The scientists used ice-penetrating radar to observe that Greenland's ridges were formed when water pockets around 30 metres (100 feet) below the ice sheet's surface refroze and fractured.
"This is particularly exciting, because scientists have been studying double ridges on Europa for more than 20 years and have not yet come to a definitive answer for how double ridges form," said lead study author Riley Culberg, an electrical engineering PhD student at Stanford.
"This was the first time that we were able to watch something similar happen on Earth and actually observe the subsurface processes that led to the formation of the ridges," he told AFP.
"If Europa's double ridges also form in this way, it suggests that shallow water pockets must have been (or maybe still are) extremely common."
- 'Life has a shot' -
Europa's water pockets could be buried five kilometres beneath the moon’s ice shell -- but that would still be much easier to access than the far deeper ocean.

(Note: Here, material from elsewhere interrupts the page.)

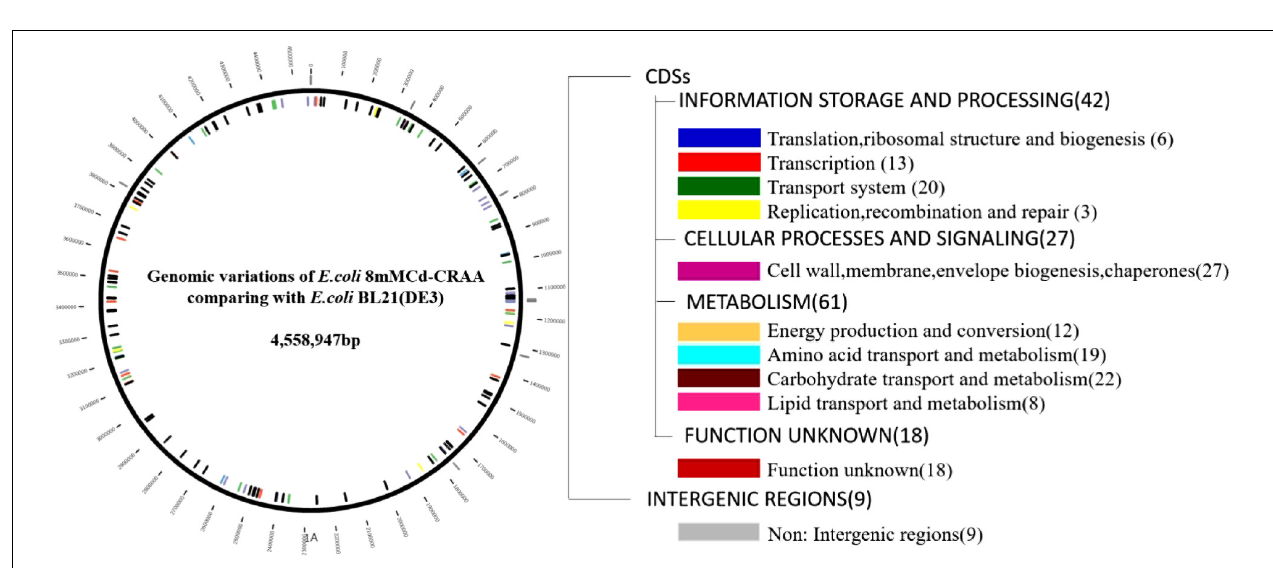
FIGURE 7 | The effects of Gor mutations and growth curves of BL21 (cid:49) gor with cadmium and GSH. (A) The effects of Gor mutations. A wild-type Gor strain was used as a control; ∗ p < 0.05; ∗∗ p < 0.01. (B) Growth curves of BL21 (cid:49) gor with cadmium and GSH. (cid:49) Represents gene deletion.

"Particularly if such water pockets form because ocean water was forced up through fractures into the ice shell, then it's possible that they would preserve evidence of any life in the ocean itself," Culberg said.
Water closer to the surface would also contain "interesting chemicals" from space and other moons, increasing the "possibility that life has a shot," Schroeder said in a statement.
We may not have too long to wait to find out more.
NASA's Europa Clipper mission, scheduled to launch in 2024 and arrive in 2030, will have ice-penetrating radar equipment similar to that used by the scientists studying Greenland's double ridges.
The spacecraft is unlikely to find definitive proof of life because it will not land on Europa, instead flying by and analysing it.
But hopes remain high. The moon's ocean is predicted to have more water than all of Earth's seas combined, according to the Europa Clipper's website.
"If there is life in Europa, it almost certainly was completely independent from the origin of life on Earth... that would mean the origin of life must be pretty easy throughout the galaxy and beyond," project scientist Robert Pappalardo said on the website.